In fact, most of Geithner's early moves reek strongly of Paulsonism. He has continually talked about partnering with private investors to create a so-called "bad bank" that would systemically relieve private lenders of bad assets — the kind of massive, opaque, quasi-private bureaucratic nightmare that Paulson specialized in. Geithner even refloated a Paulson proposal to use TALF, one of the Fed's new facilities, to essentially lend cheap money to hedge funds to invest in troubled banks while practically guaranteeing them enormous profits.

God knows exactly what this does for the taxpayer, but hedge-fund managers sure love the idea. "This is exactly what the financial system needs," said Andrew Feldstein, CEO of Blue Mountain Capital and one of the Morgan Mafia. Strangely, there aren't many people who don't run hedge funds who have expressed anything like that kind of enthusiasm for Geithner's ideas.

As complex as all the finances are, the politics aren't hard to follow. By creating an urgent crisis that can only be solved by those fluent in a language too complex for ordinary people to understand, the Wall Street crowd has turned the vast majority of Americans into non-participants in their own political future. There is a reason it used to be a crime in the Confederate states to teach a slave to read: Literacy is power. In the age of the CDS and CDO, most of us are financial illiterates. By making an already too-complex economy even more complex, Wall Street has used the crisis to effect a historic, revolutionary change in our political system — transforming a democracy into a two-tiered state, one with plugged-in financial bureaucrats above and clueless customers below.

The most galling thing about this financial crisis is that so many Wall Street types think they actually deserve not only their huge bonuses and lavish lifestyles but the awesome political power their own mistakes have left them in possession of. When challenged, they talk about how hard they work, the 90-hour weeks, the stress, the failed marriages, the hemorrhoids and gallstones they all get before they hit 40.

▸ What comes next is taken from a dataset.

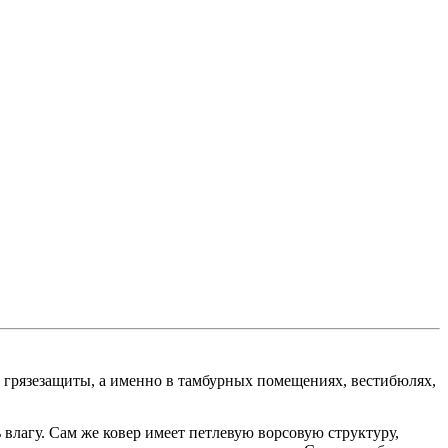
 грязезащиты, а именно в тамбурных помещениях, вестибюлях,
влагу. Сам же ковер имеет петлевую ворсовую структуру,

"But wait a minute," you say to them. "No one ever asked you to stay up all night eight days a week trying to get filthy rich shorting what's left of the American auto industry or selling $600 billion in toxic, irredeemable mortgages to ex-strippers on work release and Taco Bell clerks. Actually, come to think of it, why are we even giving taxpayer money to you people? Why are we not throwing your ass in jail instead?"

But before you even finish saying that, they're rolling their eyes, because You Don't Get It. These people were never about anything except turning money into money, in order to get more money; valueswise they're on par with crack addicts, or obsessive sexual deviants who burgle homes to steal panties. Yet these are the people in whose hands our entire political future now rests.

Good luck with that, America. And enjoy tax season.